Scaling up production of injectable supportive care drugs does not exempt us from environmental responsibilities. The processes required to manufacture Fosaprepitant Dimeglumine use specialized solvents and reagents, and waste streams demand careful management. We designed solvent recovery loops and in-house effluent treatment to cut the ecological footprint, anchoring the operation on both patient safety and environmental safety.
Our roots are in chemical engineering, and years spent watching environmental regulations tighten have convinced us that cleaner manufacturing not only satisfies inspection teams but opens access to new markets. Hospital buyers favor partners who match their own commitment to responsible sourcing and minimal waste. By documenting reductions in solvent use per batch and closing water streams through recirculation, we add tangible value not just to procurement conversations but to the communities where our facilities stand.
The cost of this commitment shows up on our balance sheet but justifies itself through longer tenders, preferred vendor status, and demand stability even in changing regulatory climates. For example, adoption of greener oxidants during an intermediate step in the synthesis process led to a measurable drop in hazardous waste, which facility auditors confirmed during annual reviews. Each year, we aim for incremental efficiency improvements that do not jeopardize lot consistency or product availability.

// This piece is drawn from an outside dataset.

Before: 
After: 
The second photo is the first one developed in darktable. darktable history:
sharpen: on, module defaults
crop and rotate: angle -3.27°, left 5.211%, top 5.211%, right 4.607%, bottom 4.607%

Looking ahead, the demands on supportive care manufacturers are intensifying. Oncologists report that patient populations are living longer and undergoing more aggressive regimens, raising the bar for antiemetic protection. Our development teams are working to support the next wave of clinical trials testing new antiemetic combinations and novel delivery routes. As guidelines evolve, injectable supportive care agents may get paired with even more targeted therapies, and requirements for safety, compatibility, and traceability will only grow.

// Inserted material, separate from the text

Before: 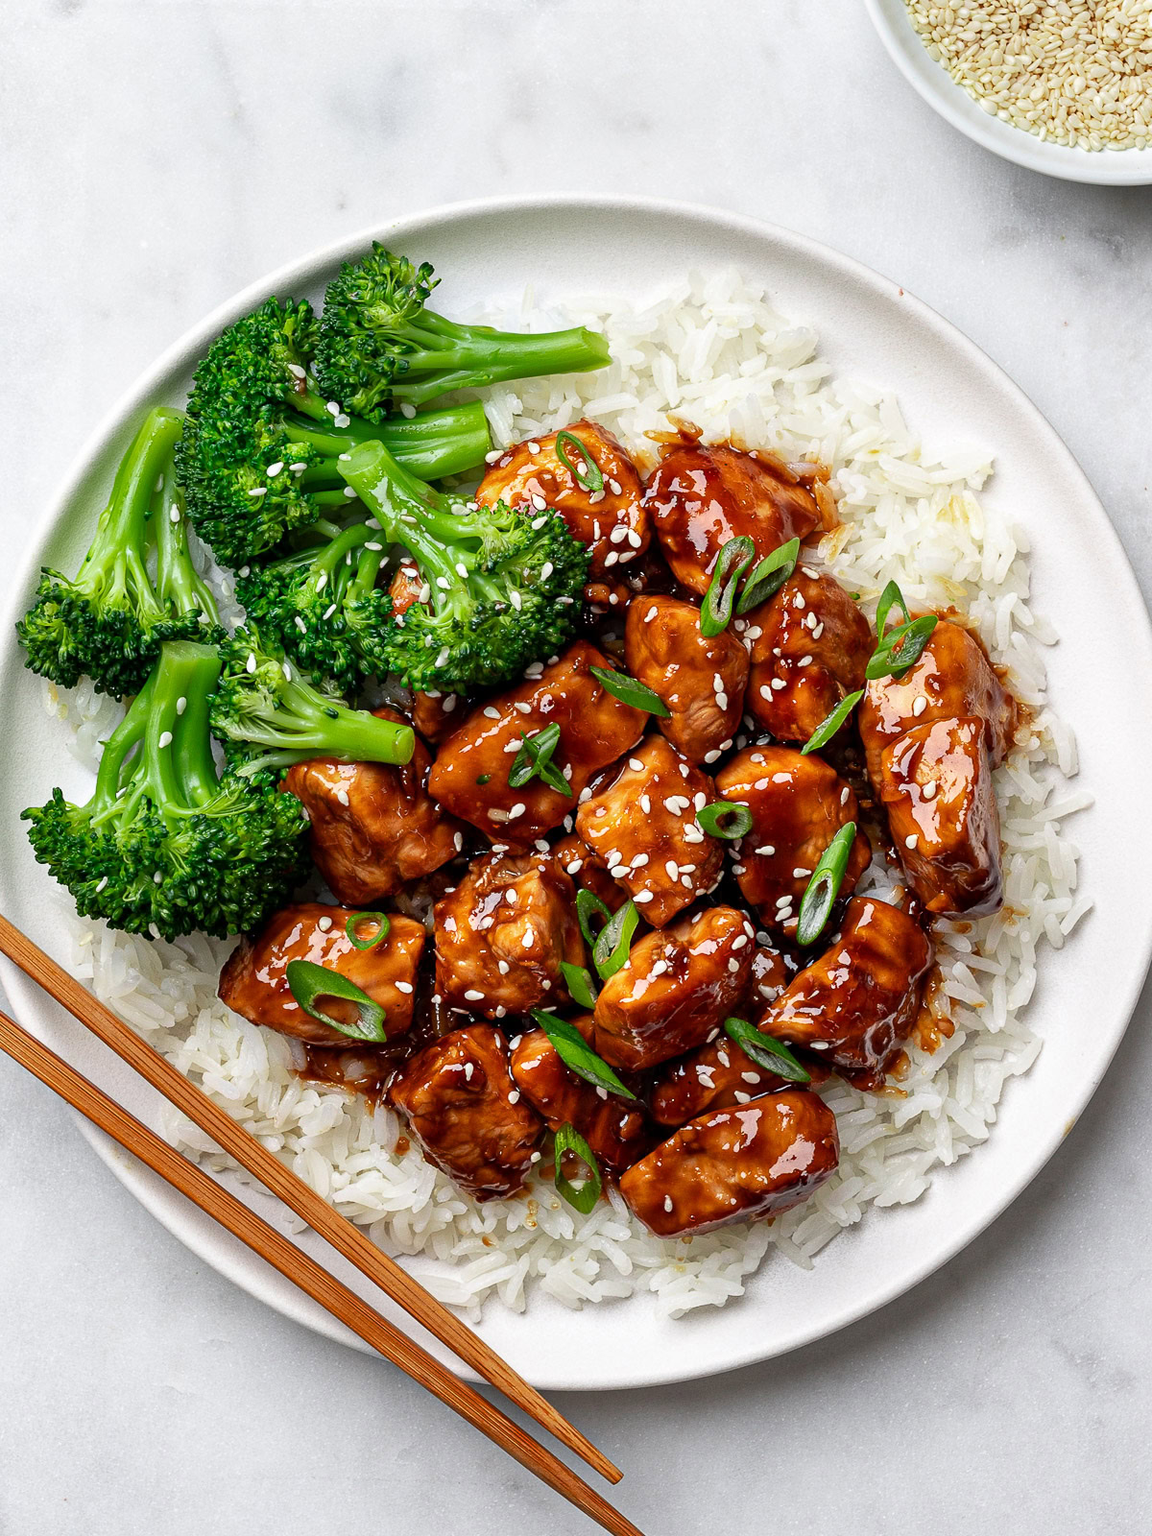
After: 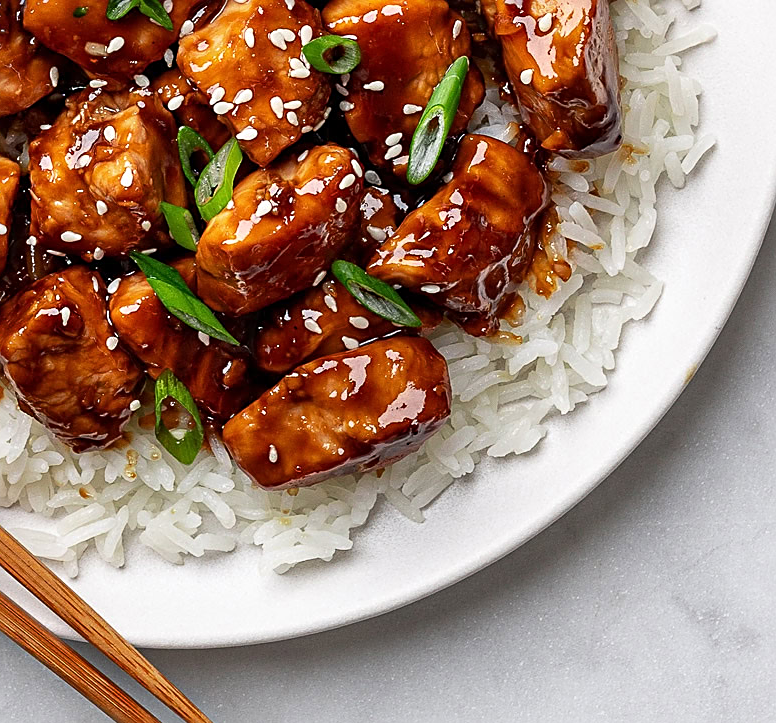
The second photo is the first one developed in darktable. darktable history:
sharpen: on, module defaults
crop and rotate: left 35.326%, top 50.006%, bottom 4.803%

We have spent years collecting real-world data from pharmacy staff about mixability, stability, and logistical challenges, funneling this back into our R&D process. Calls for a ready-to-use IV bag, for example, guided feasibility studies now underway. International partnerships with clinical centers keep us grounded in the realities faced by both small oncology teams and major hospital chains, and feedback from these users shapes every modification, no matter how small. With the move towards digital supply chain management and serialization of vials, we anticipate traceability will soon be as important as any pharmacological data point.

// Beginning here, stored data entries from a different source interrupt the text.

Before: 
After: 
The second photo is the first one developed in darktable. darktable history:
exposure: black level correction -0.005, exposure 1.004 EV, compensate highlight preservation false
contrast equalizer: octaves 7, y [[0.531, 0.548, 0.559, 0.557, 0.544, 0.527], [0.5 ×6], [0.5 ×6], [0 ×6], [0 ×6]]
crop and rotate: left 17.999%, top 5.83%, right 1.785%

Patients and providers lean on injectable supportive care agents to keep chemotherapy plans on track. As manufacturers, we see our mission as more than a technical task: it requires ongoing vigilance, direct engagement with healthcare teams, and a willingness to adapt quickly when patient needs or evidence-based guidelines shift. Fosaprepitant Dimeglumine stands as a testament to what’s possible through sustained investment in process quality, open channels with end-users, and an enduring commitment to responsible production. Like others in this space, we know that an antiemetic agent’s true value comes through not just in certificates but in the quiet, cumulative stories of patients able to eat, rest, and withstand the journey of treatment. Every vial we put out is part of that chain. We carry the lessons learned from each batch back to the start—always searching for ways to improve what matters to patients, pharmacists, and providers.